=== Section Start ===

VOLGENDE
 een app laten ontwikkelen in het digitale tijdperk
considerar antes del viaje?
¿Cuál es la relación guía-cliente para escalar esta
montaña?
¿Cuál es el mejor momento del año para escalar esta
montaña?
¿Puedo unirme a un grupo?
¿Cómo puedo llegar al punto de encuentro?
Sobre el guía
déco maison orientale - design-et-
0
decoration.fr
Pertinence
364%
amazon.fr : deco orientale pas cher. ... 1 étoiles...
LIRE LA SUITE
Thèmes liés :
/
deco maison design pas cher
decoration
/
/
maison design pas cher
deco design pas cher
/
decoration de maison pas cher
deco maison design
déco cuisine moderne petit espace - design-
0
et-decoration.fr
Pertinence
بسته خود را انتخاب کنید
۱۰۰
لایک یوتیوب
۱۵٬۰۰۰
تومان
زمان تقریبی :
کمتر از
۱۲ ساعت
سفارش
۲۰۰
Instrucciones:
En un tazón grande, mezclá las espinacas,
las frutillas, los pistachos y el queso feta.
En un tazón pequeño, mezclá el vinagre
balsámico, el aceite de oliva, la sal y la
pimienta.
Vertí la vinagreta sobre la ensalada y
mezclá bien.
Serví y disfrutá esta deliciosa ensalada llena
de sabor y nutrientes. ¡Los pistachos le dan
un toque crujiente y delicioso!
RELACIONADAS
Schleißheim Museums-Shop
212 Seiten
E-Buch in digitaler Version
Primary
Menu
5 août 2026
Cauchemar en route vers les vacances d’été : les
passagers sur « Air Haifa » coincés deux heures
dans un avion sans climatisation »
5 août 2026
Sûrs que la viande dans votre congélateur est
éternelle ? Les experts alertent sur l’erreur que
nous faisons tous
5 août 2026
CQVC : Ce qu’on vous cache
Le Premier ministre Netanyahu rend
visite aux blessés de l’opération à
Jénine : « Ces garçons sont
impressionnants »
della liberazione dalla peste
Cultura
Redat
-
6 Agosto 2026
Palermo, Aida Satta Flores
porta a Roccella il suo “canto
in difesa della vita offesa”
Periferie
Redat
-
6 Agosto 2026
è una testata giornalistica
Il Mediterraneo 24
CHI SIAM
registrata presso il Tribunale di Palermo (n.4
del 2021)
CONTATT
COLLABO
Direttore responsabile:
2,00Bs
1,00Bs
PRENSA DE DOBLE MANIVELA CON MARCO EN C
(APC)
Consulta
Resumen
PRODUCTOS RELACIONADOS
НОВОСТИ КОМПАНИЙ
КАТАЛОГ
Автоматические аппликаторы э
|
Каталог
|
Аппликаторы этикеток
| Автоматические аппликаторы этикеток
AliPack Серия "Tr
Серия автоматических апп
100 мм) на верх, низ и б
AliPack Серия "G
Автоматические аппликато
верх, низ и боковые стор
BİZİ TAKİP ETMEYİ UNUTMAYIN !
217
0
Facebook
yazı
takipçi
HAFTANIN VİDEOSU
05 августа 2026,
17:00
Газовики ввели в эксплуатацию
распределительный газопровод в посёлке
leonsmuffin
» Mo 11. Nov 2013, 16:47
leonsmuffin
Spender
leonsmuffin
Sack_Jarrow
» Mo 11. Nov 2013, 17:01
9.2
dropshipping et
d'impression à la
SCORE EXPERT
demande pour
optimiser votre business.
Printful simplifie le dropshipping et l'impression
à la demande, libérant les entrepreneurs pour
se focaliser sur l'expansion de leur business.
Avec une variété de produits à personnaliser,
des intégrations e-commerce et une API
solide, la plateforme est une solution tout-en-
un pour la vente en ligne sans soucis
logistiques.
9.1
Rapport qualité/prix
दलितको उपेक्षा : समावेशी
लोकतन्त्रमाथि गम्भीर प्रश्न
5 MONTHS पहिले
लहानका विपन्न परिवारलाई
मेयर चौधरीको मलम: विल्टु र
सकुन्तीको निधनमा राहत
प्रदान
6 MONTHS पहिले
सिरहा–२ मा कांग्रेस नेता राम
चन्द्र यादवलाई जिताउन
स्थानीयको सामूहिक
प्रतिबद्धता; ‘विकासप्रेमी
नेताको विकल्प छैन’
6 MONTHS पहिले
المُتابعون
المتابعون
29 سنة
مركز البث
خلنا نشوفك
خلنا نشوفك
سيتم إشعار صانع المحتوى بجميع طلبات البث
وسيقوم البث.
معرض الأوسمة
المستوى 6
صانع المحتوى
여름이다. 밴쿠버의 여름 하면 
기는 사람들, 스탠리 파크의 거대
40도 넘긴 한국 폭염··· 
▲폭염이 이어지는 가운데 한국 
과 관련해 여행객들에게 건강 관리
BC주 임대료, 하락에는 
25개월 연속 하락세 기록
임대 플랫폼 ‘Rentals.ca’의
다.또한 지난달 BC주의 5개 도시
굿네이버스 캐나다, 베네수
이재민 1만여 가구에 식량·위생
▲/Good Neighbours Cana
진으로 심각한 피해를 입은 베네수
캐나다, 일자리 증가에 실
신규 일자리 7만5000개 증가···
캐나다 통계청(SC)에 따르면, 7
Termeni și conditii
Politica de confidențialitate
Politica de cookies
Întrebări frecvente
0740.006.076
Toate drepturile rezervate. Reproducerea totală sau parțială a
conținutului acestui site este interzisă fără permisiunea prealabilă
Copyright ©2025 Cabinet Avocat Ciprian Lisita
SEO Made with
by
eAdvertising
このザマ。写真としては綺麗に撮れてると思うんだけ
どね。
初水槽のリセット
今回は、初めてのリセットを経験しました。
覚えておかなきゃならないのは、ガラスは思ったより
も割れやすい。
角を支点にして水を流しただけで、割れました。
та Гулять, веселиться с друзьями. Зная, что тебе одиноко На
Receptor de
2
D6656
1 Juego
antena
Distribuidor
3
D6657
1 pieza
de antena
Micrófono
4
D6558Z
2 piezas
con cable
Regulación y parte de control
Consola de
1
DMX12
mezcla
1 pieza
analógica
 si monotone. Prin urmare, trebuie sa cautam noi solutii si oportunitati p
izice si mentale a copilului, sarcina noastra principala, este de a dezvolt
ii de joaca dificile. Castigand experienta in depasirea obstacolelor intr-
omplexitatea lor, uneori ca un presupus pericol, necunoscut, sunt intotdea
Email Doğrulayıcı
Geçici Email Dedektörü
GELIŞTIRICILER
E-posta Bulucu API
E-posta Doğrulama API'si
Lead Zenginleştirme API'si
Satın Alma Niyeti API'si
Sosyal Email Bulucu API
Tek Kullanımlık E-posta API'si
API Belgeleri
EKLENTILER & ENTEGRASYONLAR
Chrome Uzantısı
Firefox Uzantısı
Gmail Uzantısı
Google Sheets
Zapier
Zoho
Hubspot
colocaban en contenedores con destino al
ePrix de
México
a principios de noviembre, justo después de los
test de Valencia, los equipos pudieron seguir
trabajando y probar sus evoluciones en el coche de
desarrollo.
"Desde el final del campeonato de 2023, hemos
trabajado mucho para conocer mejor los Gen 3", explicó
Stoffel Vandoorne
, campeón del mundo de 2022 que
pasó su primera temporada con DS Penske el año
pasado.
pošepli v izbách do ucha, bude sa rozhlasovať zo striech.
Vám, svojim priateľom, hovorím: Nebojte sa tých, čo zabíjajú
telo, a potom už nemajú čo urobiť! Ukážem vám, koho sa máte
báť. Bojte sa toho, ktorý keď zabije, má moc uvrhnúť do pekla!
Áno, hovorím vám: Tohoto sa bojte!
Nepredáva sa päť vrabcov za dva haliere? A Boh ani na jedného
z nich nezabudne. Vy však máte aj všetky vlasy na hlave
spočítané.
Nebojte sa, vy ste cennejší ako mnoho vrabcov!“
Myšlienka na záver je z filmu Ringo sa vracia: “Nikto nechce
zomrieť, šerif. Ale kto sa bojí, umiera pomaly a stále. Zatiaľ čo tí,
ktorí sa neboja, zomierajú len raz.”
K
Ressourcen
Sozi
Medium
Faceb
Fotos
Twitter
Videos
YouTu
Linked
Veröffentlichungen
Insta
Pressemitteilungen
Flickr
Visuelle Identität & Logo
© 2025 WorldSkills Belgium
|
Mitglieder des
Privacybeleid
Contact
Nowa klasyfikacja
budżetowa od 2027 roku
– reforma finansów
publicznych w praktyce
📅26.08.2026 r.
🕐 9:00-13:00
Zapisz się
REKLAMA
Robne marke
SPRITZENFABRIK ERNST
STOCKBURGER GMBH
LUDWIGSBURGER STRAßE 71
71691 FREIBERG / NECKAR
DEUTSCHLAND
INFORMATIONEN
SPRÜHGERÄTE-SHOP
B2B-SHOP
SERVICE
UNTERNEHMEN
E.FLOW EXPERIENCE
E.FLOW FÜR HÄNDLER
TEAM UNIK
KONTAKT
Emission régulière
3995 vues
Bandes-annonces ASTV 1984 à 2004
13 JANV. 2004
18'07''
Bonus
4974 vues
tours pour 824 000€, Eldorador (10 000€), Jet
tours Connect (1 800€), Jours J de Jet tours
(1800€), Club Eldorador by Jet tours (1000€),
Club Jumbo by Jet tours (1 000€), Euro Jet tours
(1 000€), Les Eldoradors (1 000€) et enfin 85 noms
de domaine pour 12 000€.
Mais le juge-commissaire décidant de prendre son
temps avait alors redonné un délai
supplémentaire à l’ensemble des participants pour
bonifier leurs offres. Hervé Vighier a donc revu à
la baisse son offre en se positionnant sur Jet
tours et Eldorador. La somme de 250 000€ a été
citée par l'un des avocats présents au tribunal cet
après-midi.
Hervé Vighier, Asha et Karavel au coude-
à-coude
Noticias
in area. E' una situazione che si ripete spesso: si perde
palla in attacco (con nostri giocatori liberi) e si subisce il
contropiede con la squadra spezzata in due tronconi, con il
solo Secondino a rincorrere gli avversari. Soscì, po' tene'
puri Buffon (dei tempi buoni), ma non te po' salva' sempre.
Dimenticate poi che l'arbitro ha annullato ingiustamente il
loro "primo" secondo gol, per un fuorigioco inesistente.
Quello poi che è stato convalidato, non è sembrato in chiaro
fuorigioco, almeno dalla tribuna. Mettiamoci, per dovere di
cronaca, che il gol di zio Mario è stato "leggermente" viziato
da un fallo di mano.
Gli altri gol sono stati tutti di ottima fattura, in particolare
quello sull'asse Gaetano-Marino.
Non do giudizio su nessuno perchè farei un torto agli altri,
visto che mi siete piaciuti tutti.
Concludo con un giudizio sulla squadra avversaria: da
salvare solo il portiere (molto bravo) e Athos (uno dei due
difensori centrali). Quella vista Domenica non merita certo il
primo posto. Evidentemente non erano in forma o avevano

=== Section End ===

* [Your instructions] Which lines of the listing above contain the string "Hervé"? Show each of them in full.

* [Exercise answer]
bonifier leurs offres. Hervé Vighier a donc revu à
Hervé Vighier, Asha et Karavel au coude-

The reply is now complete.